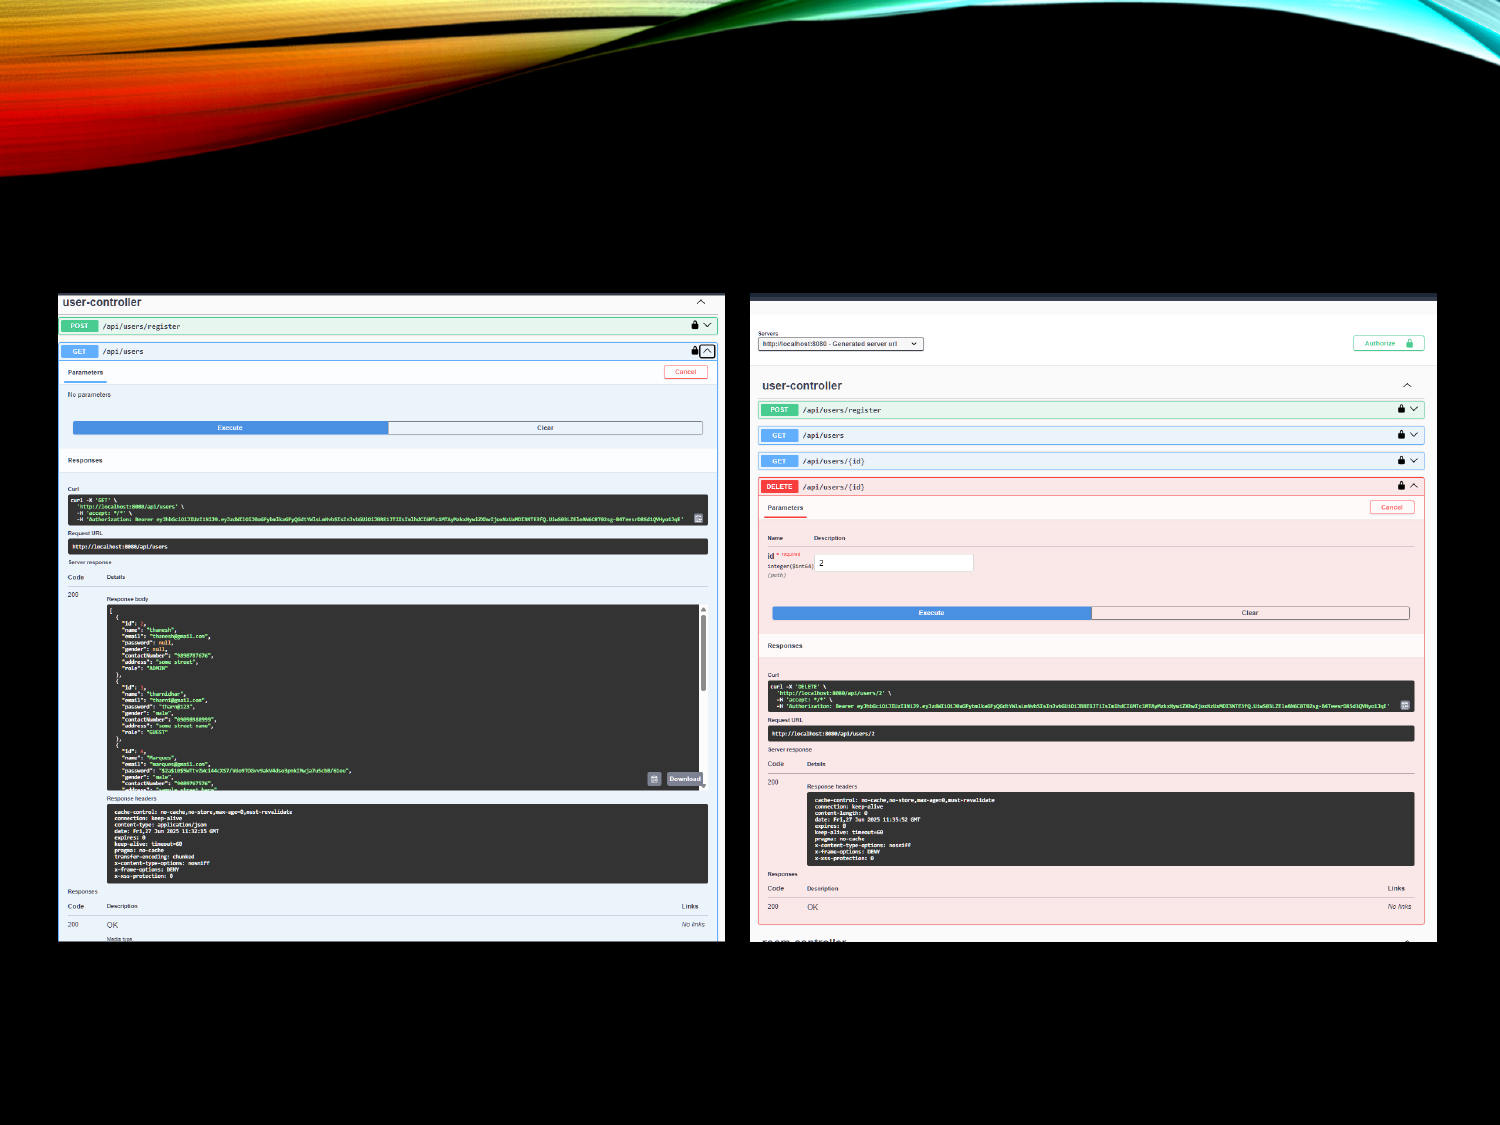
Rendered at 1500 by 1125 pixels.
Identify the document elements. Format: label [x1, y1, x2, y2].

list [58, 293, 726, 942]
picture [749, 293, 1437, 942]
picture [0, 0, 1500, 178]
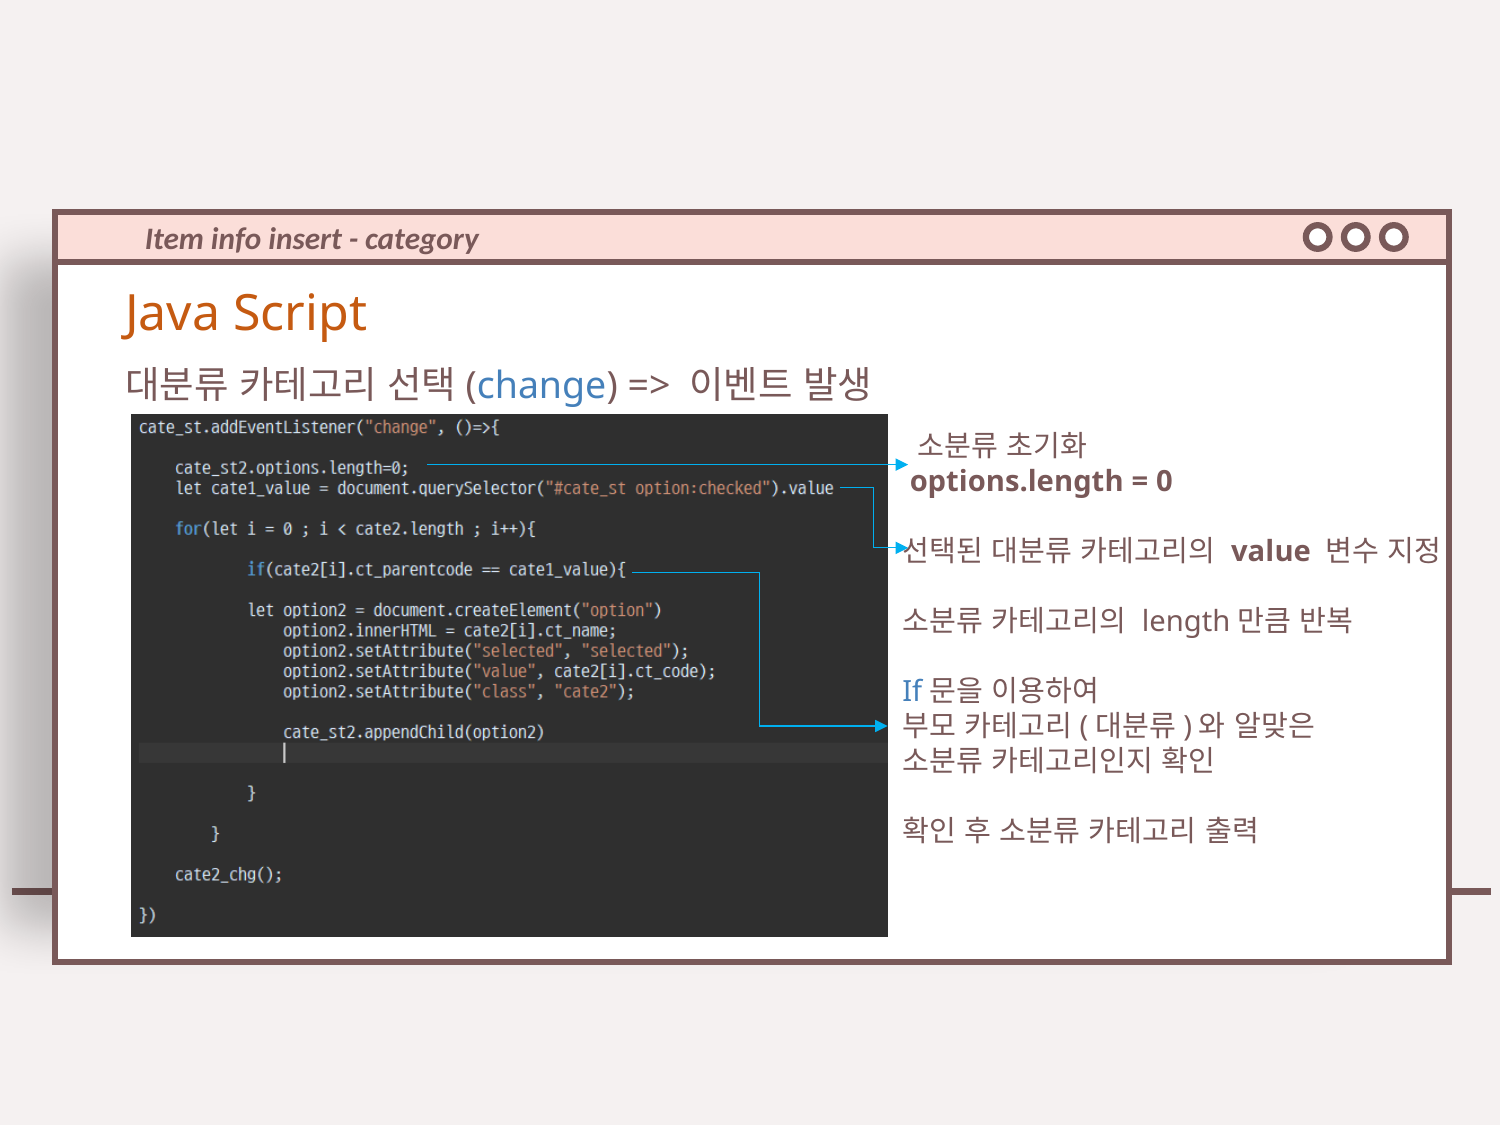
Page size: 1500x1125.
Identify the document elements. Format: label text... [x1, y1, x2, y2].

text_box Java Script [110, 273, 647, 349]
text_box [1342, 224, 1369, 250]
text_box [54, 892, 1450, 963]
text_box 소분류 초기화 options.length = 0 선택된 대분류 카테고리의 value 변수 지정 소분류 카테고리의 length만큼 반복 If문을 이용하여 부모 카테고리(대분류)와 알맞은 소분류 카테고리인지 확인 확인 후 소분류 카테고리 출력 [888, 420, 1500, 925]
text_box [1381, 224, 1407, 250]
text_box [54, 263, 1450, 891]
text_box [632, 572, 888, 726]
text_box 대분류 카테고리 선택(change) => 이벤트 발생 [110, 354, 1208, 414]
picture [131, 414, 888, 937]
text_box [839, 487, 909, 548]
text_box Item info insert - category [54, 211, 1450, 263]
text_box [1304, 224, 1331, 250]
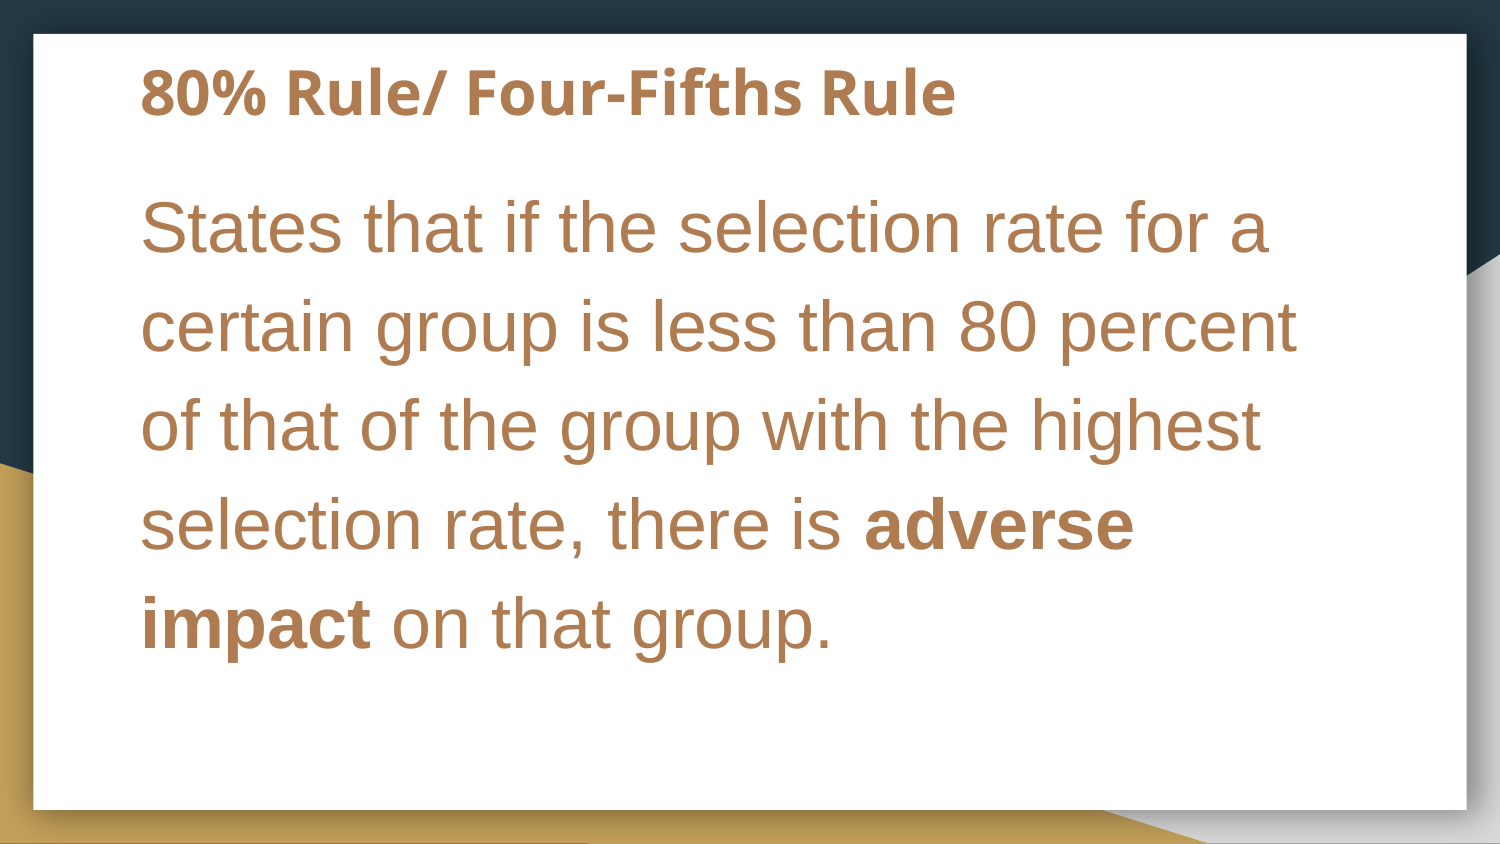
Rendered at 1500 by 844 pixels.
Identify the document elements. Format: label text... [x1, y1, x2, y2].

> Problem statement
Quote the full listing above word for word; exclude every picture from the copy.

> Your solution
Rendered at 1500 by 1125 pixels.
Identify the document elements. Format: label [x1, y1, x2, y2].

list [58, 293, 726, 942]
picture [749, 293, 1437, 942]
picture [0, 0, 1500, 178]
Page size: 1500x1125.
Identify the document elements. Format: label text... [x1, y1, x2, y2].

text_box Java Script [110, 273, 647, 349]
text_box [1342, 224, 1369, 250]
text_box [54, 892, 1450, 963]
text_box 소분류 초기화 options.length = 0 선택된 대분류 카테고리의 value 변수 지정 소분류 카테고리의 length만큼 반복 If문을 이용하여 부모 카테고리(대분류)와 알맞은 소분류 카테고리인지 확인 확인 후 소분류 카테고리 출력 [888, 420, 1500, 925]
text_box [1381, 224, 1407, 250]
text_box [54, 263, 1450, 891]
text_box [632, 572, 888, 726]
text_box 대분류 카테고리 선택(change) => 이벤트 발생 [110, 354, 1208, 414]
picture [131, 414, 888, 937]
text_box [839, 487, 909, 548]
text_box Item info insert - category [54, 211, 1450, 263]
text_box [1304, 224, 1331, 250]
Rendered at 1500 by 844 pixels.
Identify the document elements. Format: label text... [x1, y1, x2, y2].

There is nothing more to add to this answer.